Давай поговорим, как раньше, поручик, у меня есть свежие новости с литературных фронтов. Сядем на кухне у родителей, пока Борис Петрович в институте. Маргарита Михайловна поставит на стол чай и печенье. Конечно, я предварительно позвоню, кто ж является без звонка. Налей себе кофе, десятую кружку за сегодня, возьми новую сигарету из пачки “Новости” с фильтром, говорят, такие любил Брежнев.
Конечно, мы можем поговорить о поэзии, без лишнего пафоса, естественно. О новых стихах Гандлевского в “Новом мире”, они гениальны, о свежей книге Гандельсмана под названием “Обратная лодка”, он очень хорошо читал свои стихи на презентации в “Букберри”, вчера Марина звонила и рассказывала, как все было. О последних подборках Саши Леонтьева и Лены Тиновской в “Знамени”. Правда, они чудо как хороши? Я буду, как всегда, критиковать, ты — защищать. Лена, бесспорно, очень здорово стала писать после книги в “Пушкинском фонде”. Но и Геннадий Федорович молоток, хорошо составил, надо отдать ему должное. Ты обиделся, когда я не приехал спасать тебя, а Ленка, конечно, приехала, и ты позвонил Комарову и прочитал ему Ленкины стихи, а потом перезвонил мне и злорадно сообщил, что у Тиновской будет книга в “Пушкинском фонде”. Ты всегда делал добро, но только если одновременно для другого это было злом. Внутренние весы добра и зла, всего должно быть поровну. В следующий раз будет наоборот, тумак достанется Ленке. Я бросил трубку. Ты снова позвонил. Это жестоко, но придется отключить телефон. Наутро у меня первая в жизни лекция в университете, причем на пятом курсе, а я абсолютно к ней не готов. И вообще, сколько можно, блин, закатывать дурацкие истерики. “Я гений, я Моцарт!” Мы-то тоже не пальцем деланы, между прочим, и руку нам тоже жали уважаемые поэты. Вот пожалею, приеду, а ты снова станешь говорить, что “пиши, как я, и все будет о’кей”. Потом, конечно, будешь извиняться, протрезвев. Опять тебя жалей. Да и я тоже хорош, нечего ходить с постной физиономией, когда твой друг вершит судьбы русской поэзии. Трудная дружба двух эгоцентриков. Ленка, кстати, все поняла и потом долго переживала, нравились ли тебе ее стихи по-настоящему или ты продвигал их по литературным соображениям, назло мне, или из-за воровской тематики. Нравились, Леночка, не переживай, Боря тебя очень любил. А когда я пошел работать в глянцевый журнал, зачем ты растрезвонил всем, что Дозморов бросил поэзию? Чтобы пожалеть себя еще больше? А я не оставил, нет.

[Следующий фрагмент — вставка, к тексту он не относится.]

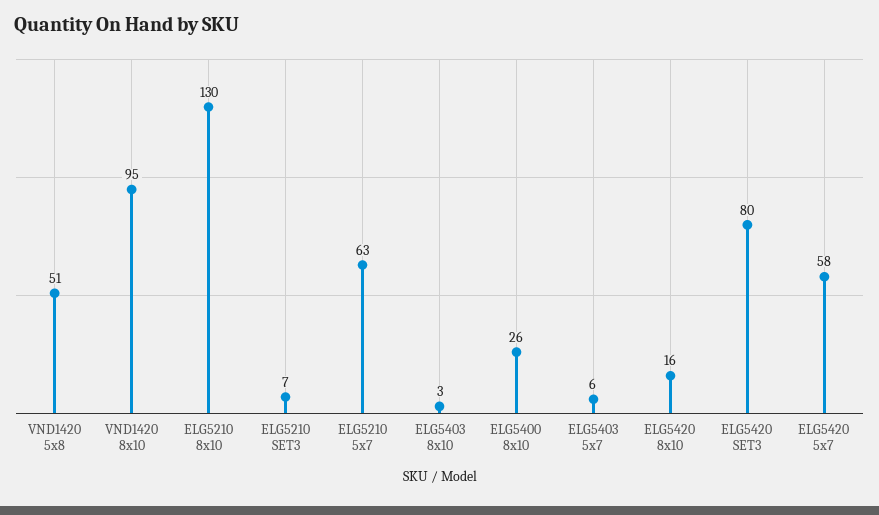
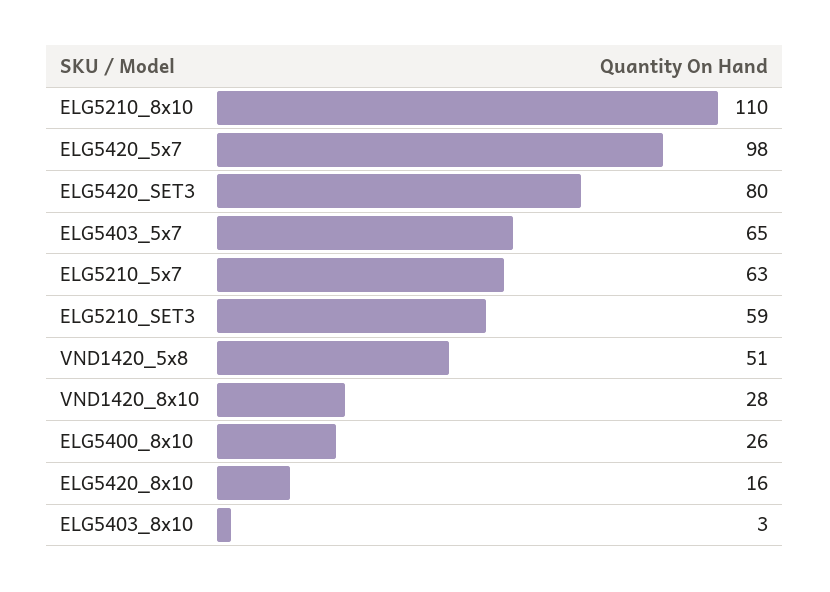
VND1420 8x10: 95 -> 28
ELG5210 8x10: 130 -> 110
ELG5210 SET3: 7 -> 59
ELG5403 5x7: 6 -> 65
ELG5420 5x7: 58 -> 98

Воспитанный суровыми бородатыми стоиками, честными борцами с режимом, губернскими полудиссидентами-полуграфоманами, а в общем добродушными и милыми неудачниками, я тоже был настроен стоически: не печататься по кодексу чести следовало лет так до сорока пяти. Успех — удел бездарей и продажных поэтов. А на нашем знамени Мандельштам, Тарковский, Майя Никулина. Биография гения: во-первых, пить, во-вторых, не печататься и презирать тех, кто, как сказать, слаб на передок. Копить известность в среде ценителей, заработать себе трудную судьбу, глухую подпольную славу, а потом выстрелить предельно гениальным сборником страниц в четыреста, произвести фурор, проснуться знаменитым, собрать урожай литературных премий и трагически умереть от запоя, вкусив заслуженного бессмертия, или что там еще бывает в таких случаях, если доживешь.
Ты хотел быть знаменитым сразу, и в компаниях весело пил за шумиху и успех. В подобных вышеописанным планах справедливо видел снобизм, неискренность и бездарность. Тебе нужно было признание — срочно, еще быстрее, сию же секунду. Необходимо было состояться. Литературная цель однозначно оправдывала жизненные средства. Сколько раз, помню, уговаривал меня, чистоплюя, позвони тому, напомни о себе этому, пофиг, Олег, дано одно и спросят за одно. Рвался к славе, знал и любил ее заранее. Вас влекло друг к другу, как награжденных взаимностью влюбленных. Злые языки утверждают, что эта жажда известности — банальное соревнование с крутым отцом-академиком, а алкоголизм — ответ на папины инфаркты. Эдиповы, в общем, дела. Спасибо, конечно, вы очень проницательны. Но я так не думаю.